Part of the appeal of these paintings is their formal ambiguity. They are not really graffiti art because the words and letters are usually all but unrecognizable, but their antecedents are immediately understood. Set against the simplest, geometrical backdrops, their looping forms do suggest calligraphy, but they invoke a tradition of American Abstract Expressionism.

An artist's reception is 6 p.m.-9 p.m. Friday. The Simon Gallery is at 48 Bank St. Gallery hours are noon-6 p.m. Tuesdays-Fridays; noon-5 p.m. Saturdays, and by appointment. Free. Call (973) 538-5456.

 

The war, in art

 

An outdoor exhibition that includes 1,100 pairs of combat boots, one for each American soldier to die in Iraq, opens 2 p.m. Dec. 5 at the Puffin Forum in Teaneck. Each pair of boots is tagged with the name and home state of a dead soldier.
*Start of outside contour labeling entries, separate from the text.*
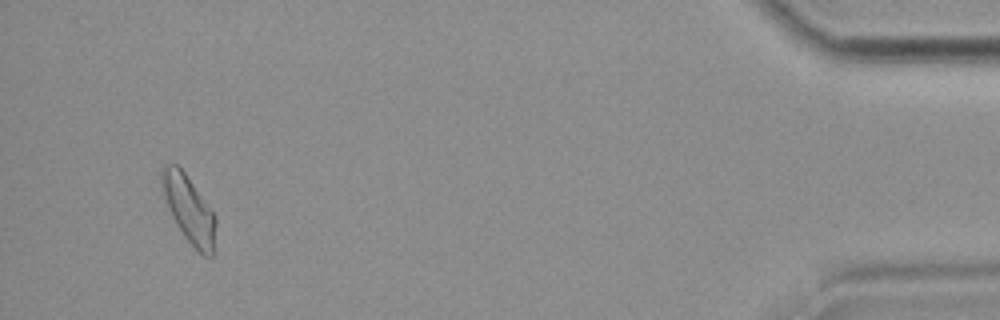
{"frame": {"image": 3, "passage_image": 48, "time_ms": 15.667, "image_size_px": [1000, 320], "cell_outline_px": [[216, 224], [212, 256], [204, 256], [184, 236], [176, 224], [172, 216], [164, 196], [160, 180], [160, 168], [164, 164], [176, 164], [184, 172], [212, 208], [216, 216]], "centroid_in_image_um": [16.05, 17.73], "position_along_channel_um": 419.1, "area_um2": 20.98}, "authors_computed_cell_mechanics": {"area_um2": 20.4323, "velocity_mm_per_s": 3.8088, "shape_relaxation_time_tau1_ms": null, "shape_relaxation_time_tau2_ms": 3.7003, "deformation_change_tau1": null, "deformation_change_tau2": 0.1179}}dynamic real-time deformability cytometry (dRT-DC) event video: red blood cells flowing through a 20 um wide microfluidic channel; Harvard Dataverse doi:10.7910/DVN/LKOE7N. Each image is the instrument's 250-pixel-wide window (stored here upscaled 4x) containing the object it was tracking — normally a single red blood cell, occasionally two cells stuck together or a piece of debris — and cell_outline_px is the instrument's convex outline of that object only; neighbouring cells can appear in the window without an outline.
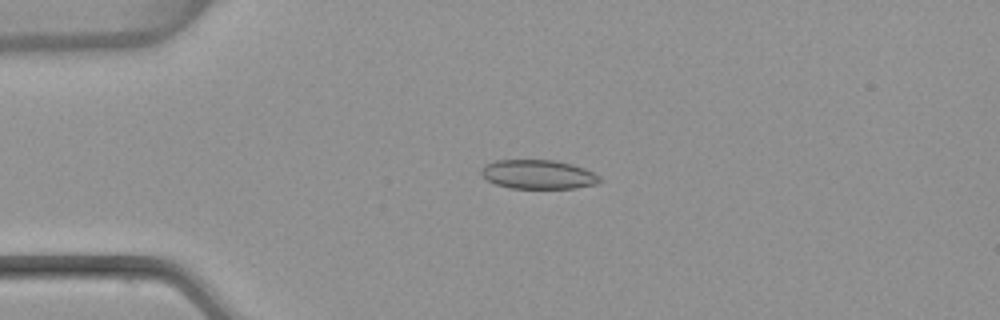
{"species": "common noctule bat (a hibernating species)", "species_latin": "Nyctalus noctula", "temperature_condition": "warm", "stored_images_in_passage": 52, "camera_frame_rate_fps": 3000, "um_per_image_px": 0.085, "animal": {"sex": "female", "body_mass_g": 22.7, "forearm_length_mm": 54.2}, "frame": {"image": 1, "passage_image": 12, "time_ms": 3.667, "image_size_px": [1000, 320], "cell_outline_px": [[604, 180], [596, 184], [576, 188], [508, 188], [496, 184], [488, 180], [480, 172], [480, 168], [484, 164], [496, 160], [556, 160], [572, 164], [584, 168], [600, 176]], "centroid_in_image_um": [45.75, 14.82], "position_along_channel_um": 39.2, "area_um2": 20.23}}
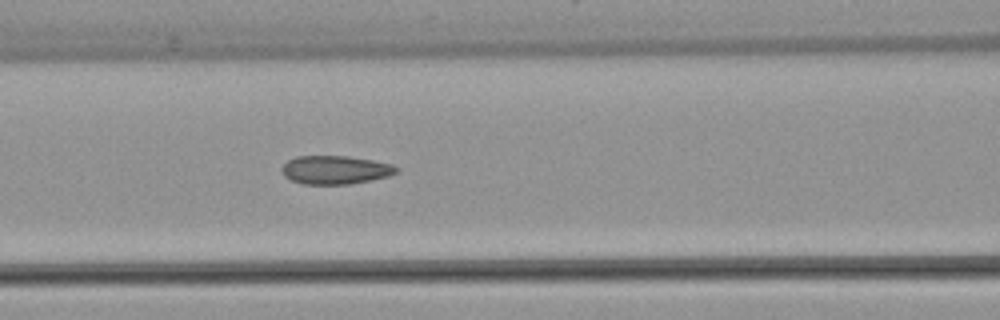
{"frame": {"image": 2, "passage_image": 22, "time_ms": 7.0, "image_size_px": [1000, 320], "cell_outline_px": [[400, 168], [396, 172], [388, 176], [348, 184], [304, 184], [292, 180], [284, 176], [280, 168], [288, 160], [296, 156], [348, 156], [372, 160], [392, 164]], "centroid_in_image_um": [28.48, 14.43], "position_along_channel_um": 138.1, "area_um2": 18.9}}
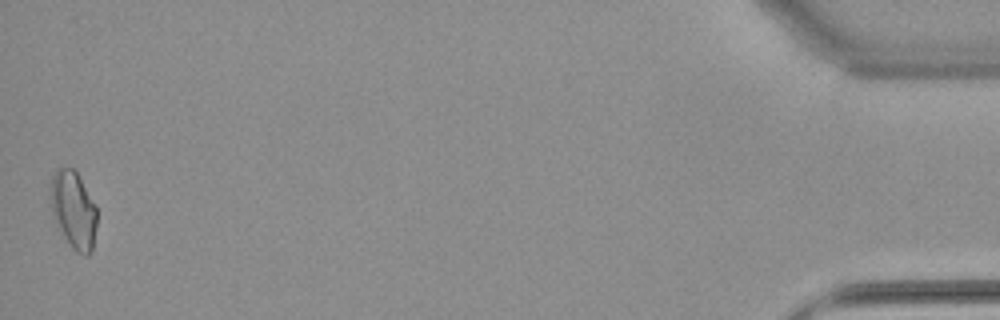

The Puffin is also hosting an installation honoring the estimated 10,000 to 16,000 Iraqi civilians who have died since the U.S. invasion nearly two years ago.

There are several other war-related exhibits, including video and still images of the war Americans never see, among them video portraits of individual Iraqis, a tribute to the traumatic aftermath of war and written analyses of the conflict.

The Puffin Cultural Forum is at 20 East Oakdene Ave. Gallery hours are 1-5 p.m. Mondays-Fridays. Free. Call (201) 836-8923.

 

Shore auction

 

The Shore Institute of the Contemporary Arts in Long Branch holds its third annual Art Auction 6:30 p.m. to 9 p.m. Friday. It will be the first auction in the institute's new facility at 20 Third Ave., the former Lincoln Can Manufacturing building. A donation of $35 is requested.

Last year's auction featured over 60 original artworks, including many by artists who have exhibited nationally and internationally. This year the institute anticipates over 100 artworks and other items to be available. A reception will be held from 6:30-7:45 p.m., with the auction to follow.